Aguilera: That's right. Most oil inside the crust is sucked from the surface as the fries are removed from the fryer. Drainage would be facilitated and less oil would cling to cuts that are smoother in the micron range.

FE: Have you used a scanning laser microscope in your confectionery research?

Aguilera: Yes. After acquiring the images, we have applied fractal analysis to quantify the roughness of bloomed chocolate and other surfaces. Fractal analysis puts a number to complex geometries to develop a map of the exact kinetics at various temperatures and surface roughness. The geometric profile of a bloomed chocolate is not a straight line but a series of hills and valleys. I don't know if we'll ever develop a reduced calorie chocolate that tastes exactly like regular chocolate, but unless we know how the structure of chocolate is made and destroyed in the mouth, we're doomed to spend years on ingredient trial and error.

FE: What are some other instances where a better understanding of the microstructure of food impacts processing?

Aguilera: Artificial caviar is a concept that was patented many years ago but never successful commercially because of costs. But chefs are finding they can create artificial caviar by making a solution of a gelling polymer, adding flavor and colors and then using a syringe-type die to make droplets that form little balls of gel when they contact a calcium solution.

FE: Are you suggesting that the processing tools used today are inappropriate?

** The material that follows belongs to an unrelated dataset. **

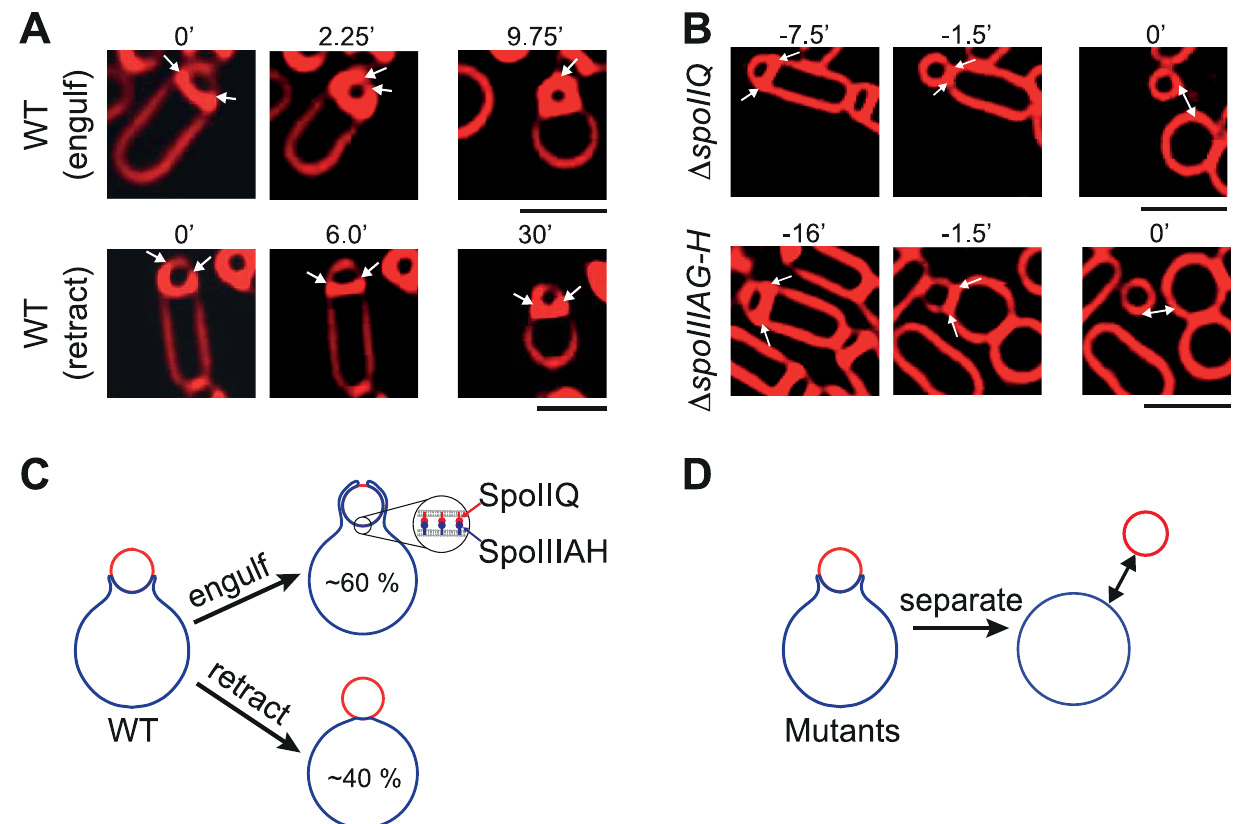
Figure 1. Bistable forespore engulfment of B.subtilis after cell-wall removal. (A and B) Images adopted from [8]. Medial focal plane images of sporulating bacteria treated with cell-wall removal lysozyme in osmotically protected medium with 0.5 M of sucrose [8]. Fluorescent membrane stain FM 4–64 was used to track the progressing mother-cell membrane engulfing the forespore. Arrows point to the moving edges of the mother membrane. Double-headed arrows show mother-forespore cell separation. (A) In wild-type (WT) cells upon cell-wall removal, mother cell either engulfs the forespore (top) or retracts (bottom), see Movie S1. Time 0 minutes (0’) is assigned to the onset of volume loss (see Fig. 2A). (B) Absence of the zipper proteins SpoIIQ (top) or SpoIIIAH (bottom) prevents membrane from forward progression causing protoplast separation. Time 0 minutes is used as the time of physical separation of mother cell and forespore. (C) Cartoon of fast bistable forespore engulfment in WT cells. Mother-cell compartment and forespore are shown in blue and red, respectively. After cell-wall removal * 60 % of the sporulating cells engulf the forespore, while * 40 % fail to engulf [8]. (D) Cartoon showing the protoplast separation as observed in mutants of panel B. Scale bars: 2 m m.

Aguilera: Nobody hammers a nail with a bulldozer, but often the dimensions of the key microstructural elements of a food are grossly out of proportion to the size of the device used to produce it. We make droplets in emulsions by dissipating a lot of energy in a 1 millimeter gap, but the structural element is only 10 microns, 100 times smaller. This will change. We are starting to use membranes with pores comparable to emulsion droplets, just as the cow does with milk.

FE: To what extent is the shift from a process engineering focus to product engineering occurring?

Aguilera: At the 2004 International Congress of Engineering and Food, thermal processing, mass transfer and other traditional approaches to food engineering were the focus of many of the papers, but the most popular topics were processing and characterization of structured polyphasic systems. These are complex, multicomponent mixtures with many phases, such as ice cream, which has fat, water, sugar, and at least three phases: solid ice, liquid sugar solution and gas air bubbles. Structured polyphasic systems weren't even being discussed at the first Congress in 1974.

Interfaces are occurring between scientific and culinary communities that never interacted before. Chefs are using centrifuges to create sophisticated new foods. Molecular biologists are creating tomatoes with stronger cell walls that can yield better paste. We're developing interfaces with the pharmaceutical industry for controlled release of flavors and nutritionals. By developing relationships with nutritionists, material scientists and others, we can design products to meet new consumer demands.